Plusieurs enquêtes d’opinion ont été réalisées pour ce classement: des salariés suisses ont été priés d’évaluer leurs employeurs sur leur capacité d’innover et sur les trois domaines susmentionnés. Statista, PME et Bilanz ont invité des experts en matière d’innovation (avocats en brevets, conseillers en entreprises) à participer. Tout comme les sites de PME et de Bilanz. Quelque 30 000 experts
et 8 000 salariés ont été sollicités, ce qui s’est traduit par environ 12 000 évaluations.

Portefeuille de la propriété intellectuelle

On a tenu compte ici des brevets et des marques des entreprises. Notre partenaire PatentSight et sa plateforme d’analyses LexisNexis PatentSight®, avec ses données sur 95 autorités dans le monde entier et plus de 100 millions de documents sur les brevets, nous ont fourni les données intégrales sur les brevets déposés en Suisse et sur leur pertinence technologique. Pour réaliser le classement, nous avons intégré le Patent Asset Index™ de PatentSight, qui mesure la solidité globale du portefeuille de brevets de chaque entreprise. Les données relatives aux marques déposées proviennent de émanent de l’Institut suisse de la protection intellectuelle (IPI).

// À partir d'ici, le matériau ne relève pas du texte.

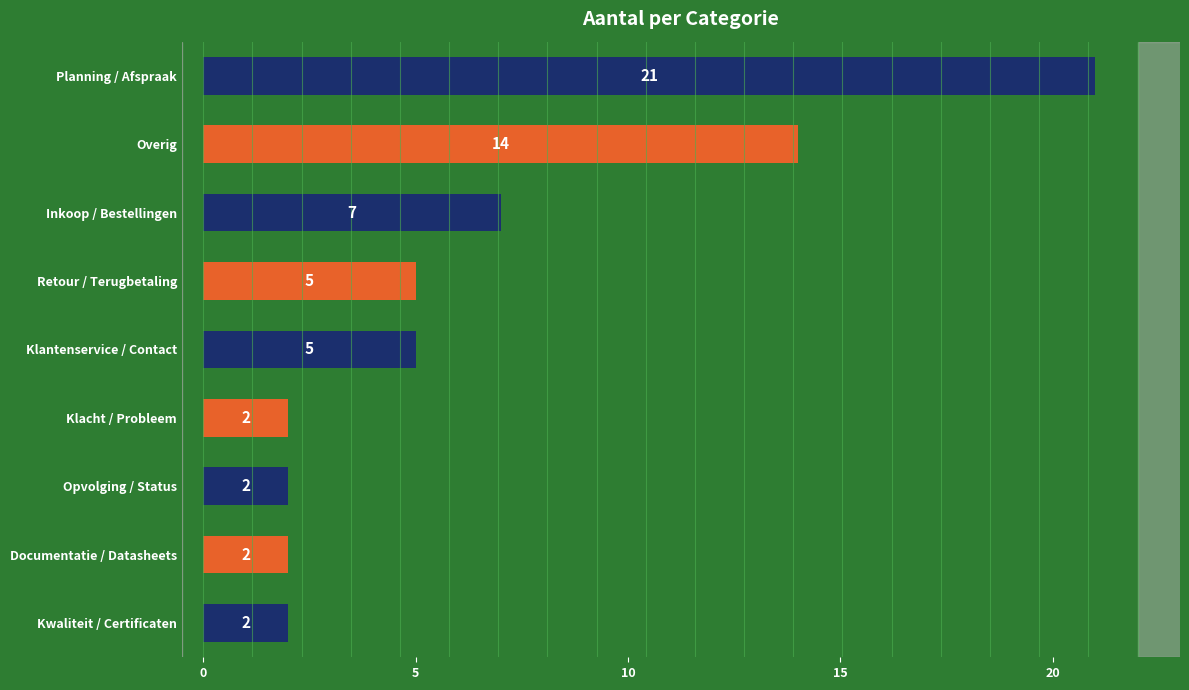

What is the smallest value displayed?

2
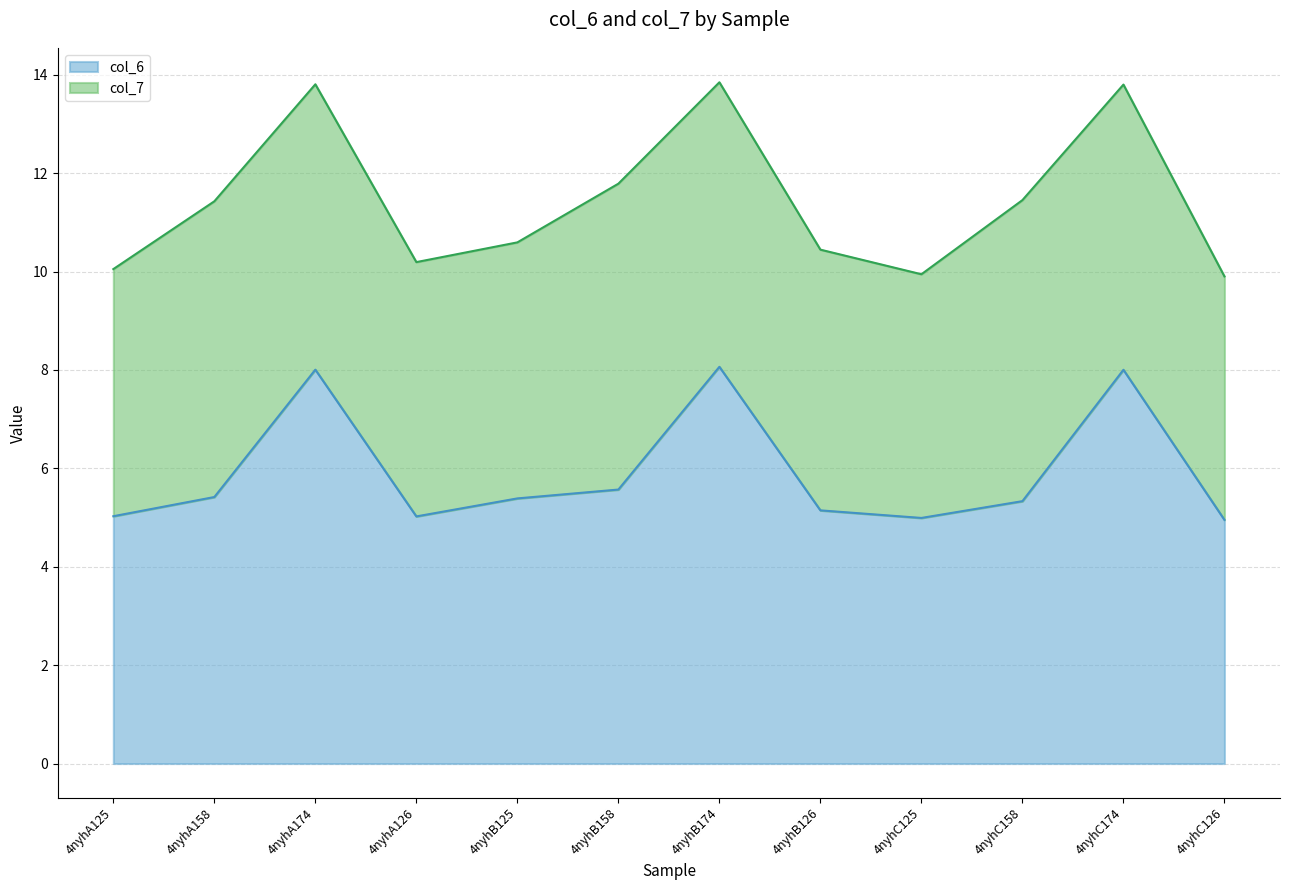

Does the chart display data point markers on the line(s)?

No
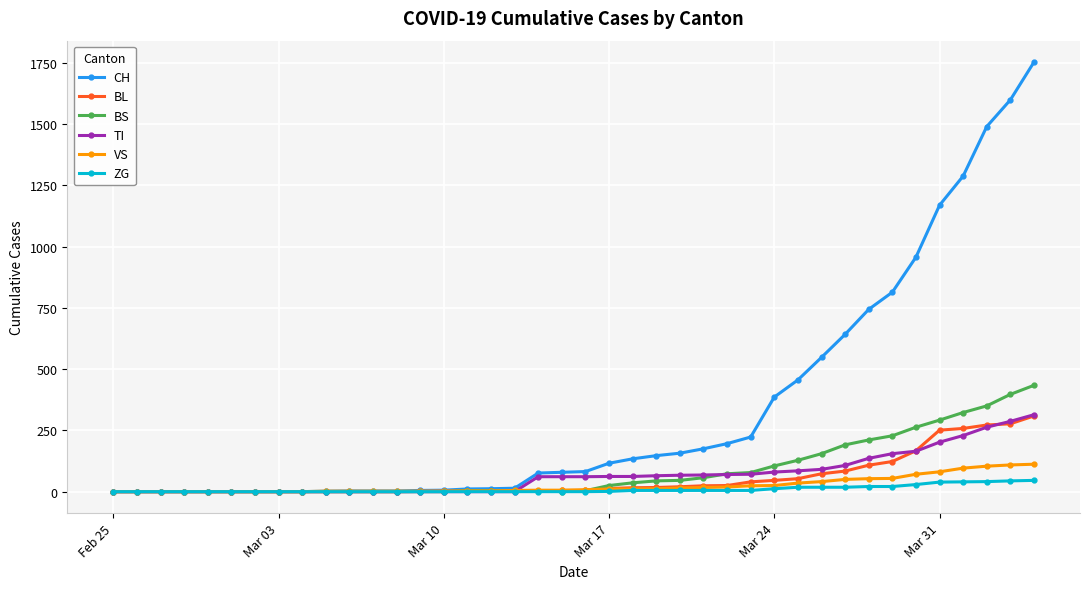

Does the chart display data point markers on the line(s)?

Yes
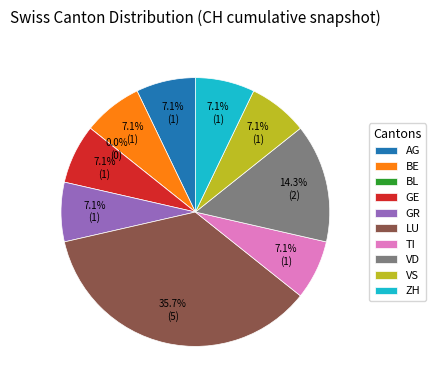

To the nearest percent, what is the difference between the largest and smallest slice percentages?

36%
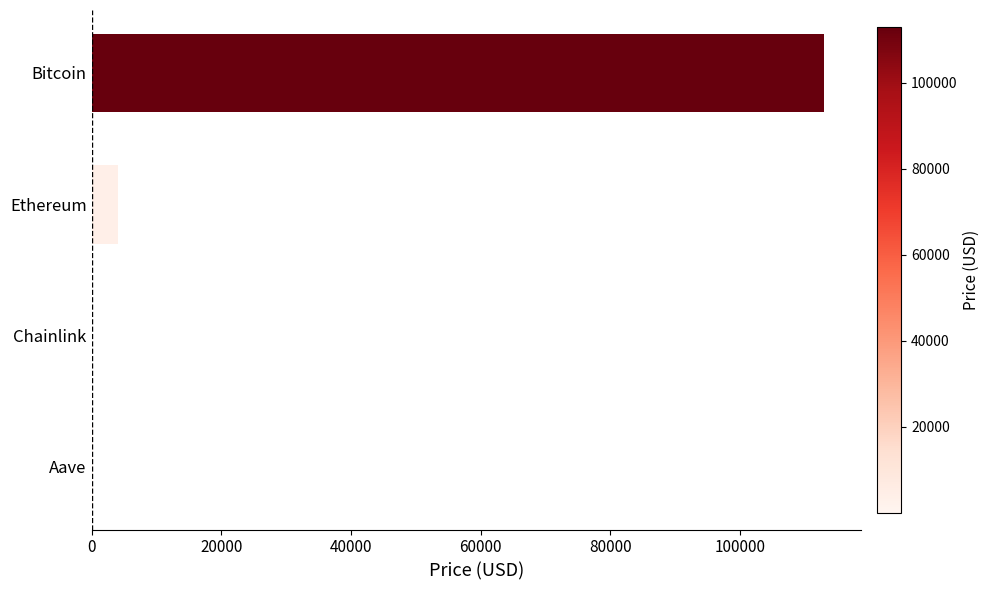

What is the sum of all values?

117368.6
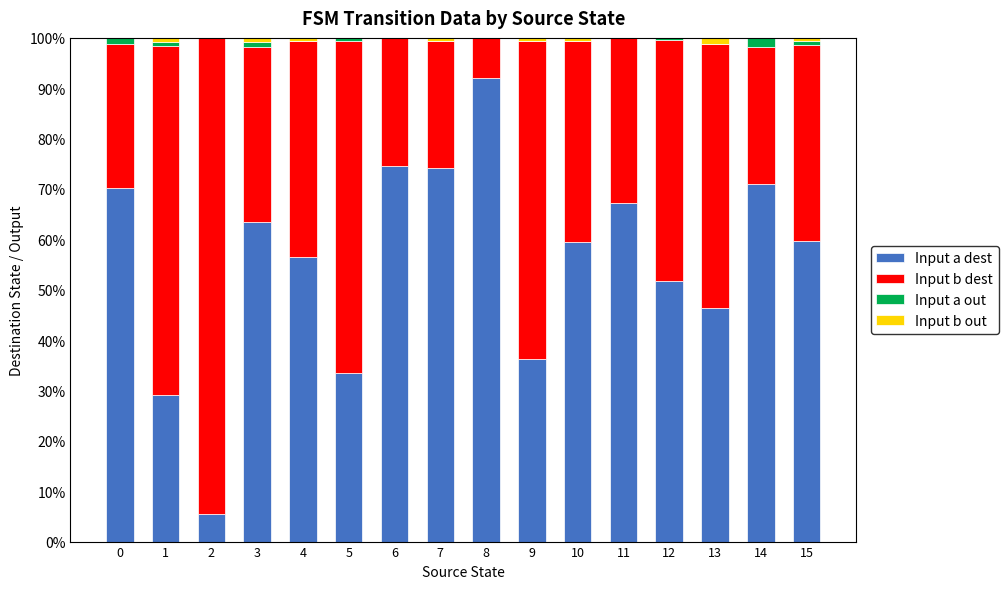

Which category has the highest value in the Input a dest series?

8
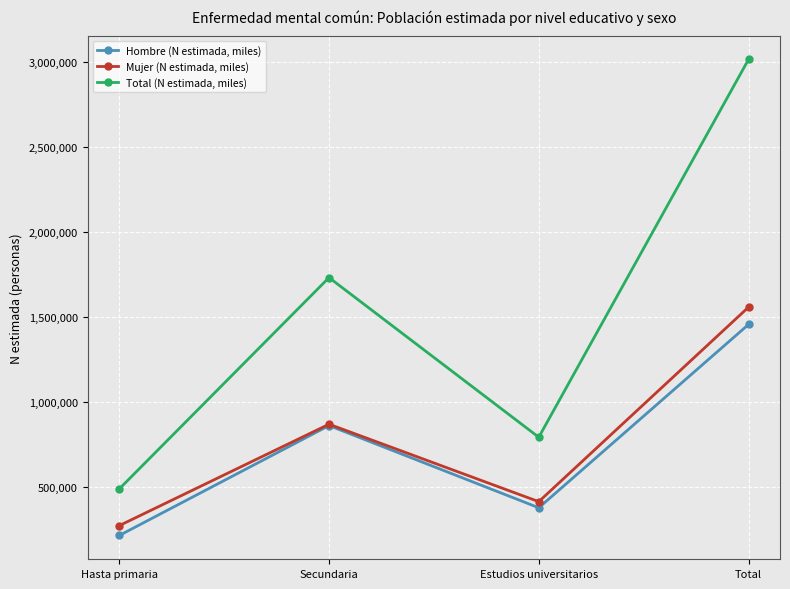

True or false: Hombre (N estimada, miles) has a value of 1456669 at Total.

True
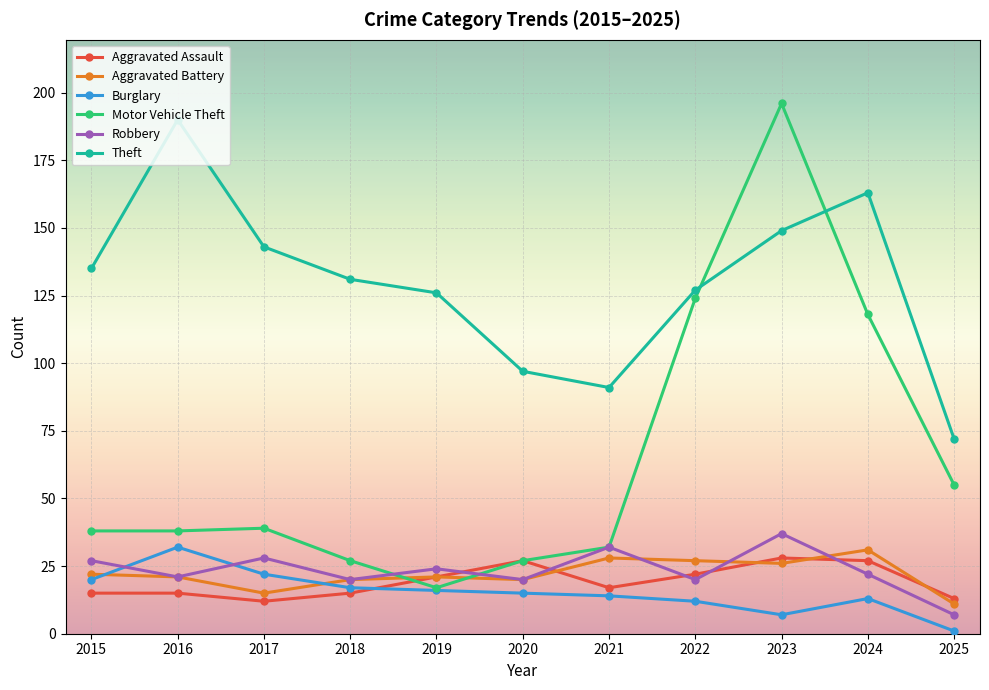

In Motor Vehicle Theft, how many points are higher than both neighbors (excluding endpoints)?

2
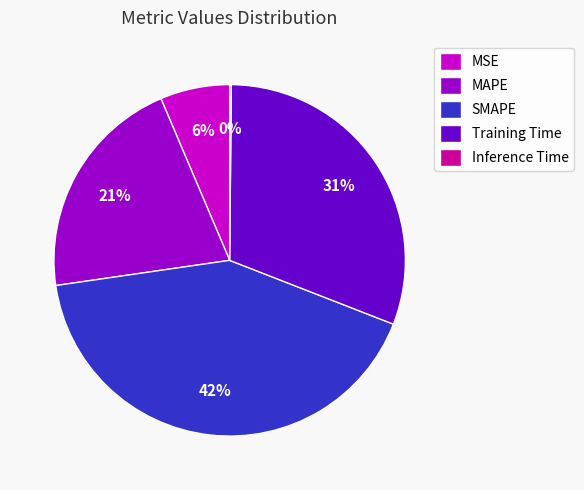

The Training Time slice represents 31% of the pie. True or false?

True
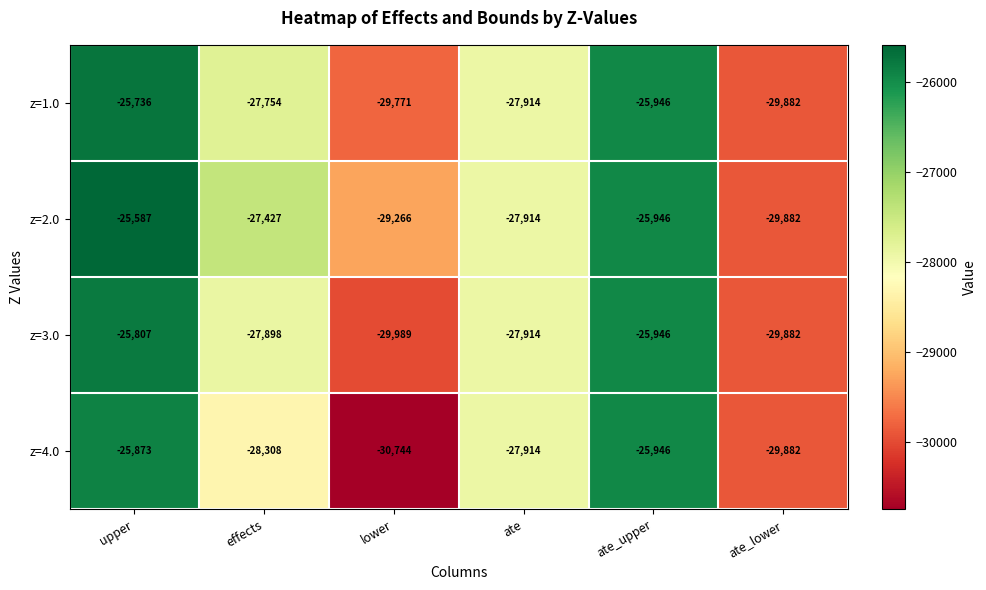

Which series has the largest range (max minus min)?

z=4.0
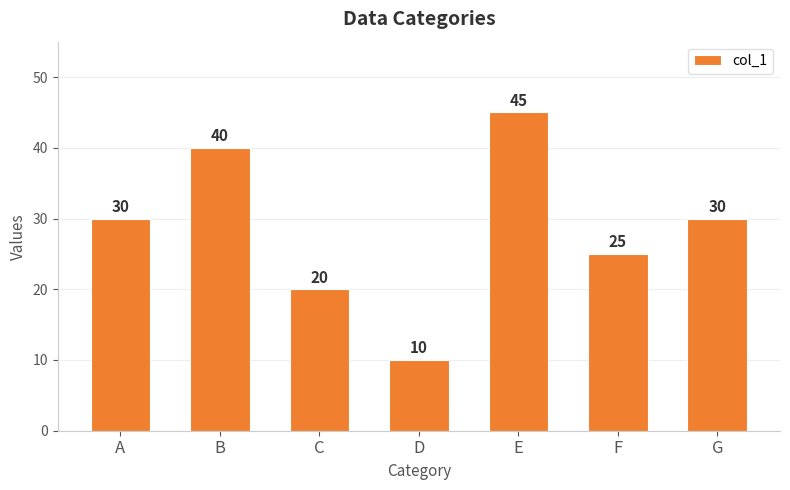

What value does the data have at F, to the nearest 5?

25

Notations et établissement du classement

Pour chaque entreprise, un score global a été calculé, composé à 80% des résultats des enquêtes et à 20% de l'évaluation du portefeuille de propriété intellectuelle. Lors de l'évaluation de l'enquête, les trois domaines d'innovation ainsi que l'évaluation générale du caractère innovant de l'entreprise ont été pris en compte à parts égales. Il a été possible d'obtenir un score global d'innovation maximal de 100. Les 125 entreprises suisses ayant obtenu le score total le plus élevé ont été récompensées.